▸ **Set task A**:
Answer these questions using the Dataset documentation:
(i) In which mode does Dataset::fromCSV() return its Dataset?
(ii) What default value does fold() use for k?
(iii) What behavior results from passing null to seed()?

▸ **Source**:

————————

Core

Dataset & DataFrame

Dataset is the universal data container used by every estimator and transformer. DataFrame is a typed tabular store (C-backed) for ETL operations. DataLoader wraps a Dataset for mini-batch streaming.

Dataset Overview

A Dataset operates in two modes:

Tensor mode

Holds a Tensor for samples (shape [N, D]) and optionally a label Tensor ([N] or [N, C]). All estimators and neural networks require Tensor mode.

ETL / DataFrame mode

Holds a C-backed DataFrameC* pointer. Supports heterogeneous column types (float, string, category). Call materialize() to convert to Tensor mode.

Never load large CSVs into PHP memory. Use Dataset::fromCSV() or Dataset::load() — both use tensor_dataset_from_csv() which mmap's the file and never allocates a PHP array of rows.

Creating Datasets

fromCSV static (string $path, string|int $labelColumn = -1, bool $hasHeader = true): self

Loads a CSV via mmap(). The label column can be specified by name (if header present) or by integer index. Returns a Dataset in ETL mode; call materialize() to get Tensors.

$ds = Dataset::fromCSV('data/housing.csv', labelColumn: 'price');
$ds = $ds->materialize();  // convert ETL → Tensor mode

fromArray static (array $samples, ?array $labels = null): self

Constructs a Tensor-mode Dataset from PHP arrays. Copies data into C memory once. Use only for small datasets; prefer CSV loading for production.

$ds = Dataset::fromArray(
    [[1.0, 2.0], [3.0, 4.0]],
    ['cat', 'dog']
);

__construct (Tensor $samples, ?Tensor $labels = null)

Build a Dataset directly from existing Tensors. Both tensors remain zero-copy — Dataset wraps the pointers, not copies.

seed static (?int $seed): void

Set the global RNG seed used for shuffling and splits. Pass null for non-deterministic behavior.

Accessing Data

Method	Returns	Description
`samples()`	`Tensor`	Feature matrix [N, D]
`labels()`	`?Tensor`	Label vector [N] or label matrix [N, C]
`numRows()`	`int`	Number of samples N
`numColumns()`	`int`	Feature dimensionality D
`isLabeled()`	`bool`	Whether labels are present
`schema()`	`array`	Column names and types (ETL mode)
`categories(int $colIdx)`	`string[]`	Unique string values in a categorical column (ETL mode)
`describe()`	`array`	Per-column statistics: mean, std, min, max, median
`toArray()`	`array`	Copies to PHP array — avoid on large datasets

Splitting & Folding

split (float $ratio = 0.8): array [Dataset, Dataset]

Splits into [$train, $test] with no shuffle. Use randomize() first for random splits.

[$train, $test] = $ds->randomize()->split(0.8);

stratifiedSplit (float $ratio = 0.8): array [Dataset, Dataset]

Stratified split preserving class proportions. Required for imbalanced classification.

fold (int $k = 10): Generator

Yields k [$train, $val] pairs for K-fold cross-validation.

foreach ($ds->fold(5) as [$train, $val]) {
    $model->train($train);
    $score = $model->score($val);
}

Method	Description
`head(int $n)`	First N rows
`tail(int $n)`	Last N rows
`take(int $n)`	Take first N (alias of head)

————————

▸ **Set task B**:
Select every line of the records that contains the string "instrumentName".

[Data records]
————————

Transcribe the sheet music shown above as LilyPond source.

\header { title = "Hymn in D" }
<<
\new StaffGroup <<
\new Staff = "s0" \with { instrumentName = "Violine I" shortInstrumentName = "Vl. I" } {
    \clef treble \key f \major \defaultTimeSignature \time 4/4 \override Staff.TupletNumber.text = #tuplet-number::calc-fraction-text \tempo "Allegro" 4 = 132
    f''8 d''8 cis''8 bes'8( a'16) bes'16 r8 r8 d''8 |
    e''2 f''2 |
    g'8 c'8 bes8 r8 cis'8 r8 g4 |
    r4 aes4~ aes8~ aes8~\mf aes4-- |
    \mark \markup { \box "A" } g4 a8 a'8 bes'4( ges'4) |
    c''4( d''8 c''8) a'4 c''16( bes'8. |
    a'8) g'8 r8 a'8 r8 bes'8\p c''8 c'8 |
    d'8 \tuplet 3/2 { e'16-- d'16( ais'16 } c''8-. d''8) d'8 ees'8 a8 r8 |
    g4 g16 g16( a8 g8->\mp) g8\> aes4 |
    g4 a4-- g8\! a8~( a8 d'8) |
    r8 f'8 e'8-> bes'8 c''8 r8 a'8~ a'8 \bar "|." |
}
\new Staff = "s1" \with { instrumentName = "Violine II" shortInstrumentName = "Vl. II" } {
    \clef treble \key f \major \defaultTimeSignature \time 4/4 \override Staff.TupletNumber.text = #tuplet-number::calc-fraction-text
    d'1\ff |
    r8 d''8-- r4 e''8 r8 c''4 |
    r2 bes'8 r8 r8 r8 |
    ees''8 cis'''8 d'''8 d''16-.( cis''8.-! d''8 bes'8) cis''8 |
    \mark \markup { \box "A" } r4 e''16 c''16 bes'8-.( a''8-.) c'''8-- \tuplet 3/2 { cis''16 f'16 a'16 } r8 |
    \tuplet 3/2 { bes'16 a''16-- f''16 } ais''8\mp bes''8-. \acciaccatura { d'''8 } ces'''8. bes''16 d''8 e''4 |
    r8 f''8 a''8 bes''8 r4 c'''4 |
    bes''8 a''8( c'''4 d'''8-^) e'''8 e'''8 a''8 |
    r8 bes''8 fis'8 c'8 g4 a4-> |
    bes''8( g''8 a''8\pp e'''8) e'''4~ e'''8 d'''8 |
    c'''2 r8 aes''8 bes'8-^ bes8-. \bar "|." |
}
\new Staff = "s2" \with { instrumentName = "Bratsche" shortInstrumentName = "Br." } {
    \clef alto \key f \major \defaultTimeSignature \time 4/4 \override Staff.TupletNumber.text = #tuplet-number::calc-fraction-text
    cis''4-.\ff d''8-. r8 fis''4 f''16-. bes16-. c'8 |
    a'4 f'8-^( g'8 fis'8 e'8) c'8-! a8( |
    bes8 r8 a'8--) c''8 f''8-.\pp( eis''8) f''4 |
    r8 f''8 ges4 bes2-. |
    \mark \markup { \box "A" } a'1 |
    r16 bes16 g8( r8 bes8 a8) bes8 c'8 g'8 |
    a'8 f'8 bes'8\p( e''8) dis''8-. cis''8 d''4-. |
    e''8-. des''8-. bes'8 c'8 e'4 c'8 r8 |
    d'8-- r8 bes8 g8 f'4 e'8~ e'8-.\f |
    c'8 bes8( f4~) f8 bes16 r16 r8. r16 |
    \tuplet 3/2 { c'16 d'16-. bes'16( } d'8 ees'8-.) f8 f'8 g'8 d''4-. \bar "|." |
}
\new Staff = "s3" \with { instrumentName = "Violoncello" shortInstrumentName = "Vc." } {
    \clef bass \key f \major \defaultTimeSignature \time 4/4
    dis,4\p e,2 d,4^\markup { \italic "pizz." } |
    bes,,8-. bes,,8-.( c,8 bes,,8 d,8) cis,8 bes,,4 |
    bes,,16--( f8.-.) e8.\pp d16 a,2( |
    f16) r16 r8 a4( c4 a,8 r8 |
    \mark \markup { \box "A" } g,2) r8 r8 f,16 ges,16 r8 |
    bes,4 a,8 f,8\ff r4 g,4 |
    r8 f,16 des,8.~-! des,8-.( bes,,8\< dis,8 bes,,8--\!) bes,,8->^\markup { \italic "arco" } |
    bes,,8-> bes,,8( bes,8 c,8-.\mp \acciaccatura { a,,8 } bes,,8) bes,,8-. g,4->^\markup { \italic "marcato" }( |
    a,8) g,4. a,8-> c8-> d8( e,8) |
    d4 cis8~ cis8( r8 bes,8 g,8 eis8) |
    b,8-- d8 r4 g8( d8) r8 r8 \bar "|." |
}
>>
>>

————————

▸ **Result A**:
(i) ETL mode.
(ii) 10.
(iii) Non-deterministic behavior.

▸ **Result B**:
\new Staff = "s0" \with { instrumentName = "Violine I" shortInstrumentName = "Vl. I" } {
\new Staff = "s1" \with { instrumentName = "Violine II" shortInstrumentName = "Vl. II" } {
\new Staff = "s2" \with { instrumentName = "Bratsche" shortInstrumentName = "Br." } {
\new Staff = "s3" \with { instrumentName = "Violoncello" shortInstrumentName = "Vc." } {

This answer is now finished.